«Только этим и занят. Таков мой сыновий удел… И я мудел, мудел, мудел…»
«Ваня!»
«Напрашивалось. Извини».
«Откуда такая блажь?»
«Я же говорю, что напрашивалось».
«Я совсем не об этом, чучело…»
«Понял, манера такая. Ты же знаешь».
«Ну, хорошо. В смысле, ничего хорошего, что до манеры. Почему именно в эту клинику? Не ближний свет, кстати говоря. Сходил бы в психдиспансер, он рядом с домом. Или в кожно-венерологический. Тубдиспансер, наконец. Они вроде все кучно расположены.

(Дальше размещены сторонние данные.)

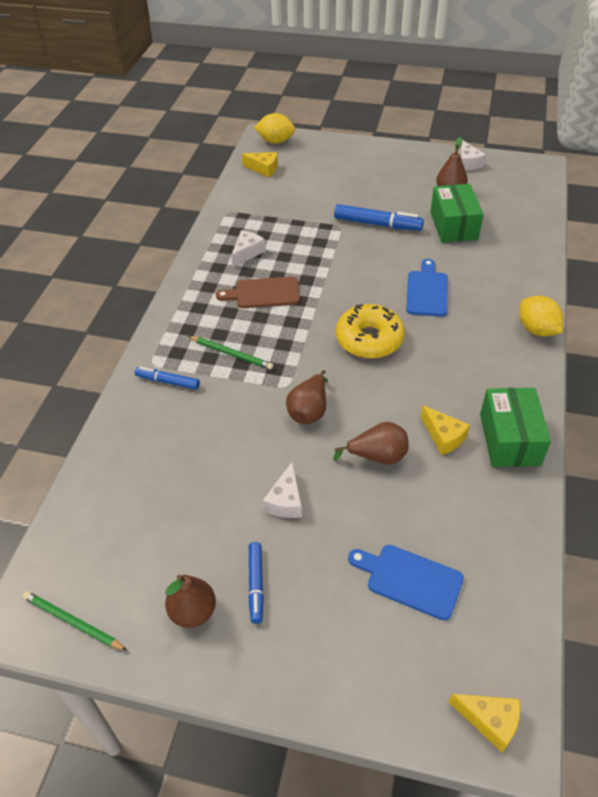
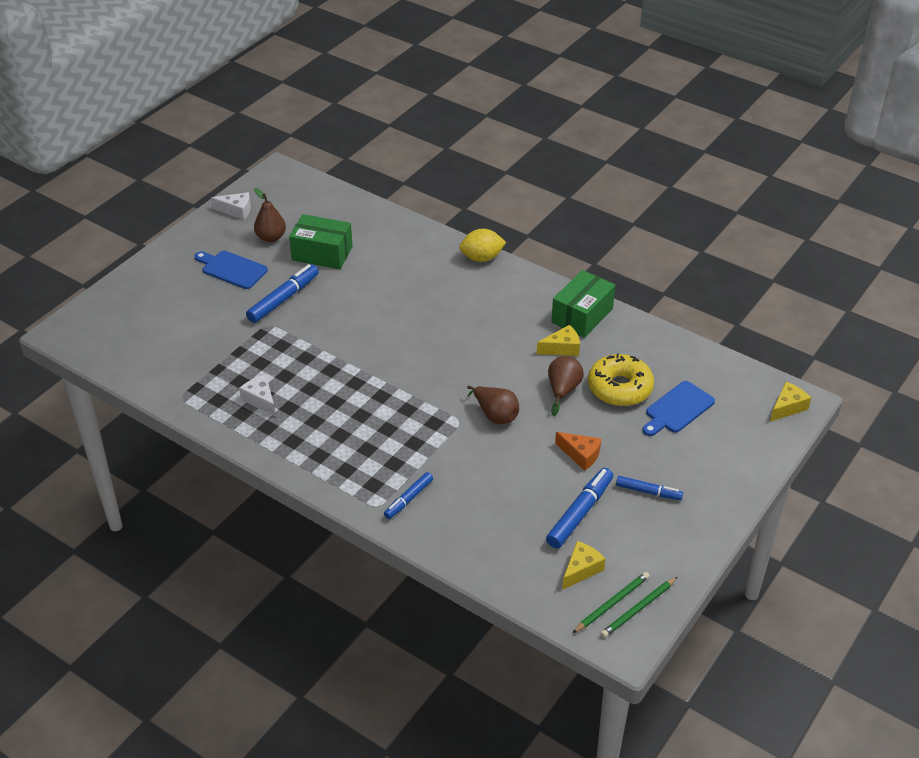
camera: 70 degrees left, 5 degrees down
(193, 611) = (657, 533): brown pear -> none
(198, 525) = (580, 513): none -> blue marker
(231, 354) = (399, 447): green pencil -> green pencil (612, 603)
(263, 293) = (330, 404): brown cutting board -> none
(264, 169) = (125, 350): yellow cheese -> yellow cheese (581, 569)
(275, 141) = (79, 327): yellow lemon -> none
(286, 501) = (580, 455): white cheese -> orange cheese
(369, 339) = (434, 354): yellow donut -> yellow donut (620, 388)
(427, 291) = (398, 300): blue cutting board -> blue cutting board (232, 269)
(509, 439) = (582, 315): green box -> green box turned 75 degrees counterclockwise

Бедам такое свойственно».
«Наконец… С такой проблемой в самом деле лучше в кожвен…»
«Так и знала. Какой же ты пошляк неотесанный. С матерью, однако, разговариваешь!»
«Виноват. Пошляк. Свинья. Форменный негодяй. Стыжусь. Больше не буду. Я отстираю. Или хочешь, отпылесосю? Что скажешь?»
«Язык свой отпылесось. И прополи. Кстати, мозги бы проветрить не мешало. А то и отстирать. Так все же? Неужели не замечаешь присущую твоему плану странность? Несуразность, я бы даже сказала».
«Мам, ты не поверишь, но я согласен. В самом деле, странный план. Вроде бы мой, а вроде как не совсем. Я даже на тебя погрешил, но с тобой это как-то совсем не вяжется».
«Да уж…»
«Проснулся и вдруг понял – как осенило, – что именно надо сделать и где. Все будто само собой в голове сложилось. Весь этот, с позволения сказать, розыгрыш».
«Ничего себе определил?! Розыгрыш!»
«Ну да, знаю. Звучит не очень, и вообще шутка с гнильцой, но… От скуки, наверное, такие идеи в голову и приходят. И уже не скучно».
«Значит, проснулся с готовым планом».
«В общих чертах».
«А на ночь ничего недоброкачественного не ел?»
«Давай серьезно: какая теперь разница? Сходил, сдал анализ… И что?»
«В общем-то ничего. Но может, не стоит второй раз идти дурака валять?»
«А чего ему, дураку, делать? Пусть хоть поваляется».
«Он и валяется».
«Ты как всегда… Тебе это так важно?»
«Нет. Но и пятнице нельзя впустую пропасть. Вот я ее и насытил событием».
«Смотри, чтобы не лопнула».
«Я тебя когда-нибудь подводил?»
По моим прикидкам, раз одиннадцать-двенадцать, вряд ли больше.
«Двадцать три. По серьезным поводам».
«Меньше раза на прожитый год. Это не бухгалтерия, а крохоборство. Стыдитесь, маменька!»
«Я тебе покажу маменьку».
«Мамаша… Нет! Мамочка».
«Так-то лучше».
«Я вот думаю… про подушку. Ее под ухом надо держать, а я затылком давлю, уши на воле. Неправильно лежу? Возможно, от этого все трудности? Не отвечай, я все знаю».
За окном на удивление тепло и сухо. В комнате тоже. Ни ветра, ни моря, ни Меркель. От всего вместе – радостно. Я против этой женщины ничего не имею. Ну подумаешь – пожелала приютить в своем мире мир иной. Позабыла, что в своем мире она не одна. Какие у меня к ней претензии?